## [STUDY TEXT]
Comments from our Foolish Readers

Help us keep this a respectfully Foolish area! This is a place for our readers to discuss, debate, and learn more about the Foolish investing topic you read about above. Help us keep it clean and safe. If you believe a comment is abusive or otherwise violates our Fool's Rules, please report it via the Report this Comment Report this Comment icon found on every comment.

  • Report this Comment On November 10, 2011, at 4:48 PM, TMFDarwood11 wrote:

    "For those worried about a new financial crisis..."

    No, I'll pass. I'm quite enthralled by the current one!

  • Report this Comment On November 10, 2011, at 5:28 PM, xetn wrote:

    I believe this is the end-game for the Euro and the EU. Some or all of the PIIGS will default (Greece's interest on their debt is running over 100% and no one can sustain that level, even if the ECB convinces the big banks to take a 50% haircut.) So, Greece will default sooner or later, probably sooner. Once one defaults, the others will be close behind.

    The EU is already creating a new "mechanism" called the ESM (EUROPEAN STABILITY MECHANISM) which will endeavor to create a new version of the IMF and require all EU countries to pony up billions of dollars and be exempt from any legal issues. It too, will probably fail because they will continue trying to inflate themselves out of the crisis. Same song and dance. This is all to save the largest EU banks. The citizens be damned.

  • Report this Comment On November 10, 2011, at 6:52 PM, lollard wrote:

    Suggested alternative title: The Valley of the Black PIIGS.

    I'm sure appropriate quotes could be pulled from Euripides, Dante, Cervantes, and the Lusiads to round things out....

## [EXERCISE DATA]
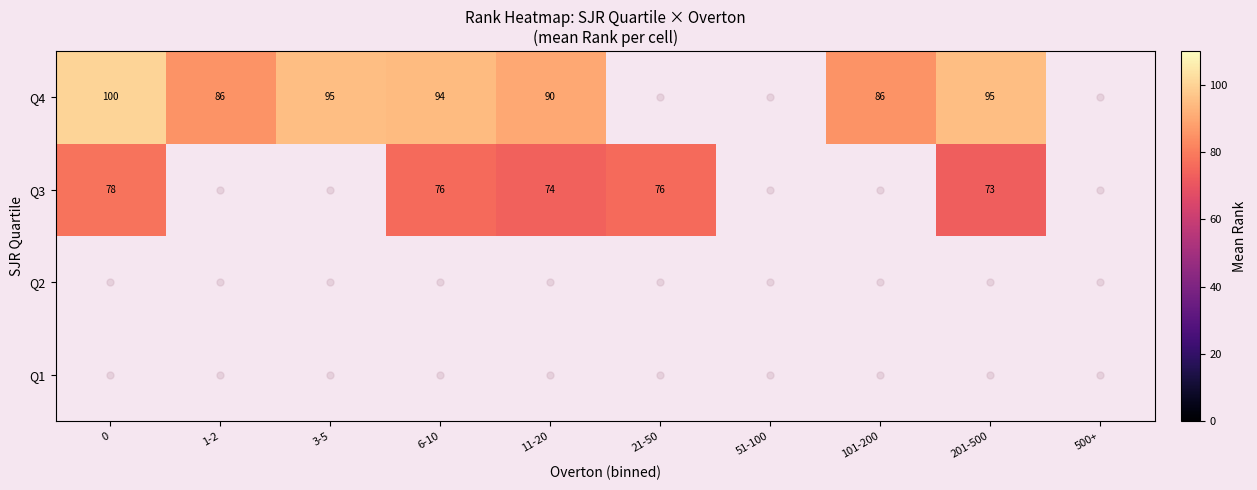

The Q4 series shows 38.0 at 201-500. True or false?

False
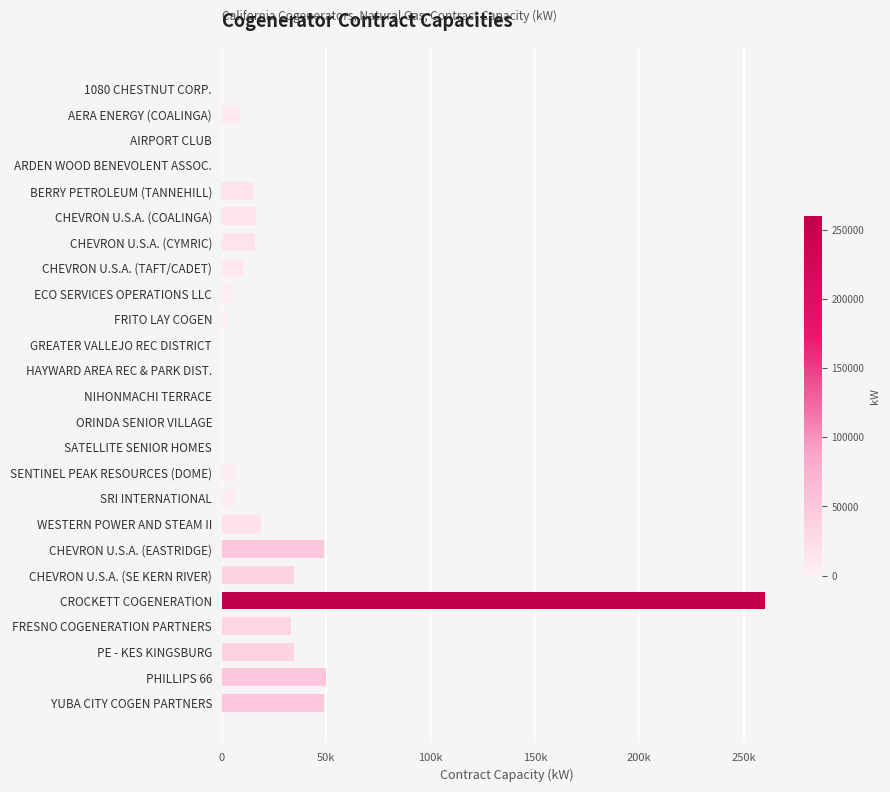

Which category has the highest value across all series?

CROCKETT COGENERATION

## [WHAT TO DO]
Reproduce the stretch of the reader comments from "The EU is already" through "citizens be damned." word for word. Work only from the reader comments and leave the listing aside.

## [SOLUTION TO THE PROBLEM]
The EU is already creating a new "mechanism" called the ESM (EUROPEAN STABILITY MECHANISM) which will endeavor to create a new version of the IMF and require all EU countries to pony up billions of dollars and be exempt from any legal issues. It too, will probably fail because they will continue trying to inflate themselves out of the crisis. Same song and dance. This is all to save the largest EU banks. The citizens be damned.